La Fondation Palmarès révoque l’acte de Bolsonaro qui rendait difficile la régularisation des quilombolas

São Paulo – La Fondation culturelle Palmares a révoqué les mesures émises par le gouvernement de Jair Bolsonaro qui rendaient difficile la reconnaissance des communautés quilombolas. L’ordonnance, publiée ce jeudi (6) au Journal officiel de l’Union, rétablit les normes émises en 2007 pour l’institution du Registre général des vestiges des communautés Quilombos.

« Les vestiges des communautés quilombo sont considérés comme des groupes ethniques raciaux, selon des critères d’auto-attribution, avec leur propre trajectoire historique, dotés de relations territoriales spécifiques, avec une présomption d’ascendance noire liée à des formes de résistance à l’oppression historique subie », dit l’ordonnance signée par le président de la Fondation Palmares, João Jorge Rodrigues.

Selon le texte, un groupe de travail a également été mis en place pour préparer un nouvel acte normatif pour le Registre général des vestiges de Quilombos et établir les procédures de délivrance du certificat d’auto-définition par Palmares. Le groupe aura une durée maximale de 90 jours et pourra être prolongé une fois.

Le président de la Fondation Palmares, João Jorge Rodrigues (Photo : TV Brasil/Reproduction)

obstacles

En 2007, le gouvernement Lula de l’époque a stipulé et simplifié les règles de reconnaissance des communautés quilombolas. Parmi eux, par exemple, il fallait présenter le procès-verbal de la réunion dans laquelle le groupe se définissait comme un reste de quilombolas. Des données, des documents et un rapport « synthétique » étaient également nécessaires pour attester de l’histoire du groupe.

En avril de l’année dernière, l’ancien président Bolsonaro a établi de nouvelles exigences pour reconnaître les communautés en tant que vestiges de quilombo par la Fondation culturelle Palmares. Le processus est devenu plus bureaucratique, mettant en péril le titre de propriété d’environ 2 500 communautés réparties dans pratiquement tous les États du pays. Seuls Acre et Roraima, en plus du District fédéral, n’ont toujours pas de trace de l’existence de ces groupes.

Par exemple, un récit détaillé de l’histoire du groupe a commencé à être demandé, avec des données, des documents ou des études réalisées. Il était également nécessaire que la communauté effectue le processus par courrier électronique, alors qu’auparavant tous les documents pouvaient être envoyés par la poste. L’exigence a pratiquement empêché l’accès au certificat, car la plupart des communautés quilombolas n’ont pas Internet.

combats de quilombola

L’abrogation des mesures imposées par le gouvernement précédent devrait débloquer des milliers de demandes de régularisation des communautés, qui ont dans la certification délivrée par Palmares, la première étape de reconnaissance pour la titularisation ultérieure des zones. La mesure figurait également dans le rapport de l’équipe de transition du gouvernement Lula.

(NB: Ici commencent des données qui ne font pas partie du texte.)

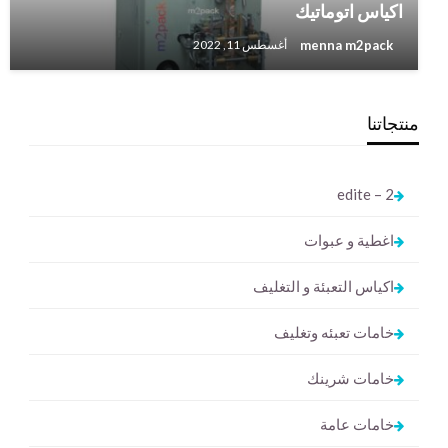
اكياس اتوماتيك
menna m2pack
أغسطس 11, 2022
منتجاتنا
2 – edite
اغطية و عبوات
اكياس التعبئة و التغليف
خامات تعبئه وتغليف
خامات شرينك
خامات عامة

« L’ordonnance abrogée était l’une des revendications du mouvement par rapport au gouvernement actuel, déjà pour les 100 premiers jours de gestion. C’était un gain politique pour le mouvement, pour la lutte quilombola », a souligné Biko Rodrigues, coordinateur exécutif de la Coordination nationale d’articulation des communautés rurales noires quilombolas (Conaq).

« C’est quelque chose qui indique qu’il y a des signes clairs que nous pouvons aller de l’avant. Nous avions déjà demandé à l’État de révoquer cette ordonnance. Cela entravait la reconnaissance et la certification des territoires quilombolas », a ajouté le militant.

Long voyage

Selon l’Institut brésilien de géographie et de statistique (IBGE), dans une étude de 2019, il y avait 5 972 emplacements de quilombola au Brésil. La recherche a été menée sur la base territoriale du Recensement de 2022 et les données du Recensement de 2010.

Sur ce total, environ 3 500 sont déjà certifiés par Palmares, mais seulement 206 sont certifiés. La dernière étape de régularisation, qui aboutit précisément à la titularisation et à la possession définitive des terres, est conduite par l’Institut national de colonisation et de réforme agraire (Incra), dans des processus d’expropriation similaires à ceux de la réforme agraire.